● TASK TO COMPLETE
Using the piece on data cleaning, explain why it calls data cleaning a waste of time. Answer in one to three sentences.

● TEXT PROVIDED
..............................
Data cleaning is a waste of time.
If the data had been collected properly in the first place there wouldn’t be any cleaning to do, and you wouldn’t now be faced with the prospect of weeks of cleaning to get your dataset analysis-ready.
Worse still, your boss won’t understand why your analysis report isn’t on his desk yet, a mere 48 hours after he’s asked for it. Bless him, he doesn’t understand – he thinks that cleaning data is just about clicking a few buttons in Excel and – ta da! – it’s all done. Even a monkey can do that, right?
And you won’t get much help from statistics books either. Data is messy and cleaning it can be difficult, time-consuming and costly. Not to mention it’s the least sexy thing you can do with a dataset.
Yet you’ve still got to do it, because, well, someone has to…
But it doesn’t have to be so difficult. If you're organised and follow a few simple data cleaning steps in Excel, your data cleaning can be simple, fast and effective.
Not to mention fun!
..............................
● PROVIDED MATERIAL
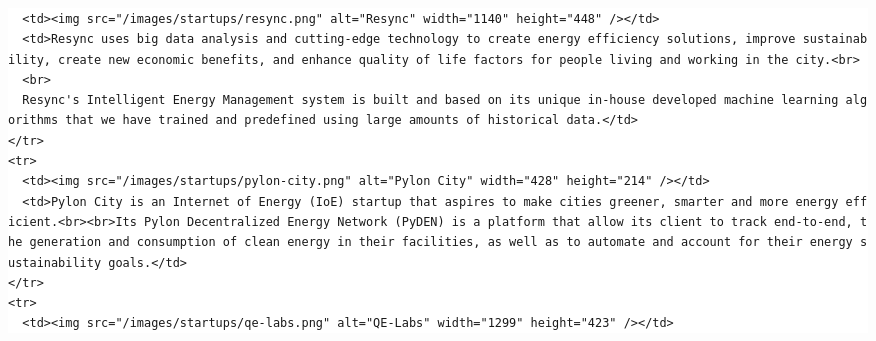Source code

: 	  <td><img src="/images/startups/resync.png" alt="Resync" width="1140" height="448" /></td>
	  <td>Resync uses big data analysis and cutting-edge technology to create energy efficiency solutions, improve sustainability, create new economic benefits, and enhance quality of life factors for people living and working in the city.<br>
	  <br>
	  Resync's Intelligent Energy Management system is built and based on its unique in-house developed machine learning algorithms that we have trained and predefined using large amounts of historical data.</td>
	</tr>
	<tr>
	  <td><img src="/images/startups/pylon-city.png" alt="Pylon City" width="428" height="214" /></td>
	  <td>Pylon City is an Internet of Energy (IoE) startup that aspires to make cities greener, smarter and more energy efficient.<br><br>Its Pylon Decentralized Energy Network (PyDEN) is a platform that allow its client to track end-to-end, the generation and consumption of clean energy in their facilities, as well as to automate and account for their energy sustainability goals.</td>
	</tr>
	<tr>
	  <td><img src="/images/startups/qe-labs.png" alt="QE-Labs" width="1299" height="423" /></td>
..............................
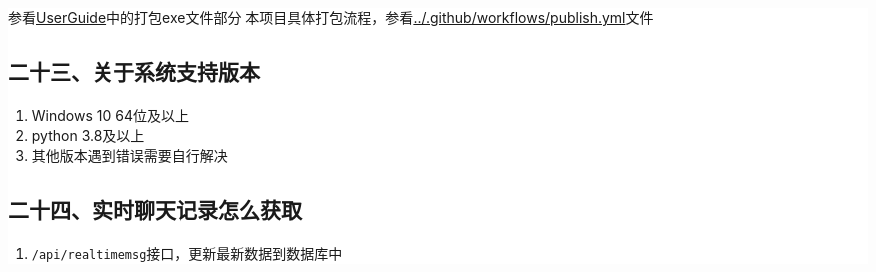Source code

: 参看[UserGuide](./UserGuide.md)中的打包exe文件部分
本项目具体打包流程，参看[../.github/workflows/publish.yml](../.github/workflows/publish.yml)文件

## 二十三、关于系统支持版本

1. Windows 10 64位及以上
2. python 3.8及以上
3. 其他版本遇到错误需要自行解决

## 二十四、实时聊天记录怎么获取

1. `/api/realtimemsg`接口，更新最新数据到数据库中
..............................
● RESPONSE FOR THIS EXERCISE
It calls data cleaning a waste of time because, if the data had been collected properly in the first place, there would be nothing to clean. You also wouldn't be facing weeks of cleaning to get the dataset ready for analysis.